Philadelphia’s Ink & Dagger was an unusual hardcore band. Over the course of its career, the band played a hypnotic fusion of aggro punk riffs and noisy techno. Ink & Dagger dented the indie circuit with this sonic stew coupled with, at least in the beginning, a dramatic vampire theme that Vampire Weekend picked up on brought fame a few years later.
“It was very discouraging to have people only see us as ‘that emo-goth-core band that wears makeup’ when there was much, much more to the puzzle,” singer Sean Patrick McCabe said in an interview with Ink19, a fanzine. “I can understand that some people never really took this band seriously,” he added.

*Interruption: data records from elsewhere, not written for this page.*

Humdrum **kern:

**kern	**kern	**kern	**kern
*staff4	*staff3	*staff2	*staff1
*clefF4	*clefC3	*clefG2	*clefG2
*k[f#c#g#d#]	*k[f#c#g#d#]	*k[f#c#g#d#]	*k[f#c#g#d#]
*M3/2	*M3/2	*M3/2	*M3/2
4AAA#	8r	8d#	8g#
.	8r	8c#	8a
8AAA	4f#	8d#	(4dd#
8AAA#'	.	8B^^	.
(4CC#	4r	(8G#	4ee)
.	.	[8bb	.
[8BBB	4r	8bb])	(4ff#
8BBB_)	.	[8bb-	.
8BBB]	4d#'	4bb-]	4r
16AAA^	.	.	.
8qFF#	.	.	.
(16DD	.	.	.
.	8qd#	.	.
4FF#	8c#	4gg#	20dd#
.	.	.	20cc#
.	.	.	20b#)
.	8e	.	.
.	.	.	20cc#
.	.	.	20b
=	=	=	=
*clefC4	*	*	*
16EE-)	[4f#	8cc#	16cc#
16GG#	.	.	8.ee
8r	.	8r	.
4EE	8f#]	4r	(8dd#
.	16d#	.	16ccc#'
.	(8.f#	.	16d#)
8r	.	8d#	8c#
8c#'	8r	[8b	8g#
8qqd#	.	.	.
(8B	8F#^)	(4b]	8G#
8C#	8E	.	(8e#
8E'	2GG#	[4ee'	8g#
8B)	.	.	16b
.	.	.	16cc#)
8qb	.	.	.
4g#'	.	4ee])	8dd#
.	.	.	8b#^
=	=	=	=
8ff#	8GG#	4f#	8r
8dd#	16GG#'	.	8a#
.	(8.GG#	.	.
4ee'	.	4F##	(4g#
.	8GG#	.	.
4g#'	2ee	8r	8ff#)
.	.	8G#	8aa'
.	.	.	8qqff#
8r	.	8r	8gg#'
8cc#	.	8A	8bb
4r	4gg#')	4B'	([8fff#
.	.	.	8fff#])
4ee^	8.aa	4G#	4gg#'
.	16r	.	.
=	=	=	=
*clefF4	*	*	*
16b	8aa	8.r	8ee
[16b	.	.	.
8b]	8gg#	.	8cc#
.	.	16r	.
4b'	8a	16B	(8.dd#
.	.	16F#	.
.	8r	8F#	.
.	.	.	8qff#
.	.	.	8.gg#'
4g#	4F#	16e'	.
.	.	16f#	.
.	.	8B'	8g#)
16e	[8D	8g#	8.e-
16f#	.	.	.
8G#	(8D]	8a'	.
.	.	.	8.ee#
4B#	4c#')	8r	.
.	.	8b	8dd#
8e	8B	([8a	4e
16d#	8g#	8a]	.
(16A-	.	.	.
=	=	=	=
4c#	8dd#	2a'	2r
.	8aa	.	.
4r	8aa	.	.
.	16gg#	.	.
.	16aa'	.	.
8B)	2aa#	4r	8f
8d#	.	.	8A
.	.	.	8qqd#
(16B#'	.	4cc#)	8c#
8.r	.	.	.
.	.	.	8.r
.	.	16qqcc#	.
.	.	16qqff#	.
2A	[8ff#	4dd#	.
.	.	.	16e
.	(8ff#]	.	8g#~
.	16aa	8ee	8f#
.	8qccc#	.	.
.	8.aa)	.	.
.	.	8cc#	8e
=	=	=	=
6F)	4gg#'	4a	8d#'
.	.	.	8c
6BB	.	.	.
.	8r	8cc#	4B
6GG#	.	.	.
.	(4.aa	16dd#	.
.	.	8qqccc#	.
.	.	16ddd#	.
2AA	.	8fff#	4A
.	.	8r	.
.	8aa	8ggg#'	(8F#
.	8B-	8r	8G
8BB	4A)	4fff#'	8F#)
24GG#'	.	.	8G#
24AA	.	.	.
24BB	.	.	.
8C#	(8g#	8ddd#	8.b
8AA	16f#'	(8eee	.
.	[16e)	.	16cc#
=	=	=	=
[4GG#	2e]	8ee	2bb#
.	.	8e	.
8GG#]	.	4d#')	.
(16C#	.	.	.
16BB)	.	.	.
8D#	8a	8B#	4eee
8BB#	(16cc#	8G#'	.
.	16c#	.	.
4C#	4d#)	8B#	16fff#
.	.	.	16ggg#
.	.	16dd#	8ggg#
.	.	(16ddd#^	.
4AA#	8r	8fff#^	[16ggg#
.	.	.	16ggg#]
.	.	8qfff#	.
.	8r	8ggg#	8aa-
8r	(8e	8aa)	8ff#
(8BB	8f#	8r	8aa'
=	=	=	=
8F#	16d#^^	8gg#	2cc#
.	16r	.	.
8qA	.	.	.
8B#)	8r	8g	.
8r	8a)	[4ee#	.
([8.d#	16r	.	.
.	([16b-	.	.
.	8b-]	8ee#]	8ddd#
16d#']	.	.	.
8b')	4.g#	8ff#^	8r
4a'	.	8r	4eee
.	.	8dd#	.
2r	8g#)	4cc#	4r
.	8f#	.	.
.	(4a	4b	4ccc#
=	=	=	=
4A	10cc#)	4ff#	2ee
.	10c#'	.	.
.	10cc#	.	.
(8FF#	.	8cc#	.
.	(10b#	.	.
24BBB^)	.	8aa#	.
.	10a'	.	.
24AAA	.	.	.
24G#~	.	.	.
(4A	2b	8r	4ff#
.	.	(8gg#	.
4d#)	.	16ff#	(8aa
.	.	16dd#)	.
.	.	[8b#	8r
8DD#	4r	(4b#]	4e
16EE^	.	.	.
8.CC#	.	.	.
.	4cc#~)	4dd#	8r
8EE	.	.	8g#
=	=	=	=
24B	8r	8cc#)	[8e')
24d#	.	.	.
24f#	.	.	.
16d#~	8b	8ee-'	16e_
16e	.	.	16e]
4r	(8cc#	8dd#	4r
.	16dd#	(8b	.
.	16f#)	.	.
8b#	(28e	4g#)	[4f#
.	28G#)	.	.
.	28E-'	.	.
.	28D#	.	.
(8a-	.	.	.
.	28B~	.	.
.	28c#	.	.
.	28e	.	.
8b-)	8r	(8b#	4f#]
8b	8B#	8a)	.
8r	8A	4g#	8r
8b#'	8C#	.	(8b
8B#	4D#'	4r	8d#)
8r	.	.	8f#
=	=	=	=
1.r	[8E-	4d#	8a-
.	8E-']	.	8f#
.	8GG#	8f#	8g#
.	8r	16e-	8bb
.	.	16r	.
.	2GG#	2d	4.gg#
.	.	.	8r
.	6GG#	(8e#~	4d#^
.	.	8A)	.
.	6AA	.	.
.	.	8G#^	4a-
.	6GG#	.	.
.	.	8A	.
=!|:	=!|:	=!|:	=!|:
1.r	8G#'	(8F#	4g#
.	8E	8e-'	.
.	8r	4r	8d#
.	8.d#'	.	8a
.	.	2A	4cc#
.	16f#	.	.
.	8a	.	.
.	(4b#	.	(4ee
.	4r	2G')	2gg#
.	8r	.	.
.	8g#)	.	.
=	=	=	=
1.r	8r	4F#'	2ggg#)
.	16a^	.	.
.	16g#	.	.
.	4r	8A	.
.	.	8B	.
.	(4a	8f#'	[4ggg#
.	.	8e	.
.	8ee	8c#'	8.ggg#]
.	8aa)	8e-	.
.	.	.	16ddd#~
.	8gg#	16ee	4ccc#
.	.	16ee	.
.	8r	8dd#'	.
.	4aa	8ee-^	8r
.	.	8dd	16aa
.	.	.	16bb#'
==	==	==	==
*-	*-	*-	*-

The group might seem odd to the uninitiated, but behind the noise and makeup it was a reflective punk unit fuelled by McCabe’s fiery but intelligent lyrics and a propensity to shock. “Think of a vampire as a metaphor for the world,” says Robby Redcheeks, Ink & Dagger’s former roommate and road manager. “Blood is a person’s energy and vampires feed off of it. It had nothing to do with vampires per se, but was more a metaphor for punk rock and the society.”
“Sean McCabe was an unexplainable force,” Robby says, “ One of the most intelligent people I’ve ever known and also one of the craziest.”
Ink & Dagger were extremely influential in the Philly hardcore scene, but it was only later that they reached a wider audience—a few years after they disbanded when the creators of Amped, a the snowboarding video game for Microsoft Xbox, snatched three songs from The Fine Art Of Original Sin without permission. The theft was settled out of court in 2006.
In 2000, shortly after finishing Ink & Dagger’s third and final album and on his way to a new job, McCabe asphyxiated in an Indiana motel room. He was 27 years old.